Looking for a great value reliable label maker. Seems to be lots of different choice. I’ve used some of the more expensive Brother versions in the past. Any recommendations welcome. :thumb:


----------



## Short1e (Apr 5, 2009)

Have a look at Dymo :thumb:


----------



## bense556 (Mar 14, 2017)

+1 for Dymo - I use these at home for labelling my tool chest draws, and at work for cable labelling, desk labelling and rack position labels - never had one fail on me yet.


----------



## LeeH (Jan 29, 2006)

We use Dymo at work, no issues here. 


Sent from my iPhone using Tapatalk Pro


----------



## scooobydont (Feb 25, 2017)

As above Dymo, been using one at work for years, no issues (always keep a spare tape as it runs out just when you really need to use it most!)


----------



## Fentum (May 1, 2017)

I use a Dymo Label Manager 2100 (bought cheap 2nd hand off eBay). Very good, versatile (different tapes) and completely reliable. Does all my workshop and office (file) labelling.

Before that, I had an old skool Dymo handheld with the old hard vinyl tape which hard embossed the letters.

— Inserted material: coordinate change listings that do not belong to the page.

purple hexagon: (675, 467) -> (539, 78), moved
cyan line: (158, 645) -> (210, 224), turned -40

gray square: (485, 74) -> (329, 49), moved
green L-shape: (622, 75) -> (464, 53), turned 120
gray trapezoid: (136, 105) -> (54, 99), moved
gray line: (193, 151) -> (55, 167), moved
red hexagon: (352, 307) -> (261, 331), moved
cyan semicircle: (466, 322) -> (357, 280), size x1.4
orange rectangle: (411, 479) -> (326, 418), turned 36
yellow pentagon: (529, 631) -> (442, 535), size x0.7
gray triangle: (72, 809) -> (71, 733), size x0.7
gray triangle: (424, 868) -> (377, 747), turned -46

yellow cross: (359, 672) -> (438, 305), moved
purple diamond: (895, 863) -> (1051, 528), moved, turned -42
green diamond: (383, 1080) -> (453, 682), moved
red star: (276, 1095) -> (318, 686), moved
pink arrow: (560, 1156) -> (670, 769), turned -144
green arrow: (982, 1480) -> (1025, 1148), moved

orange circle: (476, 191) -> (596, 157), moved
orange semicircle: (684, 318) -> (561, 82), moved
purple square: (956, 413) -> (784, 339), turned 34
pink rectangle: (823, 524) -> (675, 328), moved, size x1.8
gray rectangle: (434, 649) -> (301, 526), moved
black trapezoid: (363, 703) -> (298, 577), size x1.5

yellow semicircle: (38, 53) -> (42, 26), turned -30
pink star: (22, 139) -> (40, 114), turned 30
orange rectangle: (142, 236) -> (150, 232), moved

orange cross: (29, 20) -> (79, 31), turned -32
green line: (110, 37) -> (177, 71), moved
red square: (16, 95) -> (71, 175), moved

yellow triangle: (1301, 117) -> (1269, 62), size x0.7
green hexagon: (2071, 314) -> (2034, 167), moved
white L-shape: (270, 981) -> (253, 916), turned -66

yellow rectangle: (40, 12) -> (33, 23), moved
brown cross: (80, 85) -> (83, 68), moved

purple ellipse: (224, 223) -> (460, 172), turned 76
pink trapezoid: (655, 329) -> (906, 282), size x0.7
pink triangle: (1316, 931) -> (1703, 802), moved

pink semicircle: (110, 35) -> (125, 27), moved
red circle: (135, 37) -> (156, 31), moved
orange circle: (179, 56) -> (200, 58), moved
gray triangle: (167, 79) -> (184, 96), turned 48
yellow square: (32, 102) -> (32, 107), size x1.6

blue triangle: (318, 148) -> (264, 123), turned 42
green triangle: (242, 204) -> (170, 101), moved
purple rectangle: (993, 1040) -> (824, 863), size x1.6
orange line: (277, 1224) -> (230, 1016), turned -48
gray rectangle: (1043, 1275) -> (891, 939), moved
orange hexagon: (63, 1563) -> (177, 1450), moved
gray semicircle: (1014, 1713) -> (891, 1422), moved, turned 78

It broke in 2015 after sterling service since 1975! 

Peter


----------



## Tykebike (Mar 27, 2016)

I have a Dymo that connects to the PC via USB and find it really good. The exception is that the adhesive on the tape isn't really strong enough so a bit of superglue is sometimes necessary afterwards. This is particularly true of labelling electric plugs where the heat softens the adhesive.


----------



## mirdif64 (Aug 23, 2007)

Brother model half price at Screwfix

https://www.screwfix.com/p/brother-pte-300vp-hand-held-label-printing-machine/3279g#_=p


----------